(REQUIRED WORK): Copy out the trie article below, word for word and from start to finish.

(EXTRACTED TEXT):
★ ★ ★ ★

[Algorithm](EN) Trie Concept and Basic Problem

Implement trie and solve basic problem in C++.


Environment and Prerequisite

  • C++


What is Trie?

About Trie

  • Trie: Trie is a tree shape data structure for efficiently searching and storing strings.
  • From root to leaf nodes are strings which stored in trie data structure. We can distinguish end of string by adding terminal variable to each node.
  • By searching DFS method in above picture, we can find that to, tea, ted, ten, A, i, in, inn strings are stored in data structure.


Example of Trie

  • Orange color nodes are inserted strings.
  • be, bee, can, cat, cd are stored in trie.


Purpose of Trie

Purpose

  • The reason why we use trie is in time complexity of string searching. It is much more efficient than linear searching. However there is advantage that searching is efficient but also drawbacks that it saves all children pointer in each node so trie takes many spaces.
  • It can be used in searching keyword autocomplete, searching in dictionary and spelling checking. Reference is in References

Time Complexity

  • Consider L as longest string and M as total number of strings.

★ ★ ★ ★

(GIVEN INFORMATION):
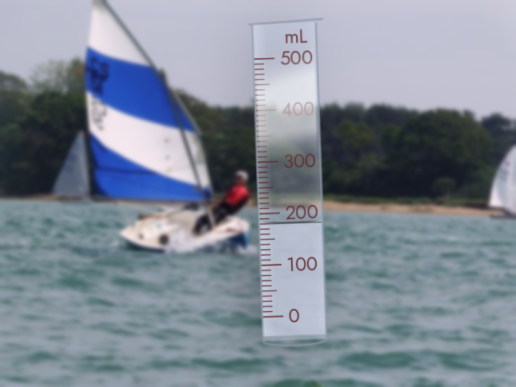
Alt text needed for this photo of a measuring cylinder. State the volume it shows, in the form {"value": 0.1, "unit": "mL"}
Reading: {"value": 180, "unit": "mL"}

★ ★ ★ ★

(TASK OUTPUT):
[Algorithm](EN) Trie Concept and Basic Problem

Implement trie and solve basic problem in C++.


Environment and Prerequisite

  • C++


What is Trie?

About Trie

  • Trie: Trie is a tree shape data structure for efficiently searching and storing strings.
  • From root to leaf nodes are strings which stored in trie data structure. We can distinguish end of string by adding terminal variable to each node.
  • By searching DFS method in above picture, we can find that to, tea, ted, ten, A, i, in, inn strings are stored in data structure.


Example of Trie

  • Orange color nodes are inserted strings.
  • be, bee, can, cat, cd are stored in trie.


Purpose of Trie

Purpose

  • The reason why we use trie is in time complexity of string searching. It is much more efficient than linear searching. However there is advantage that searching is efficient but also drawbacks that it saves all children pointer in each node so trie takes many spaces.
  • It can be used in searching keyword autocomplete, searching in dictionary and spelling checking. Reference is in References

Time Complexity

  • Consider L as longest string and M as total number of strings.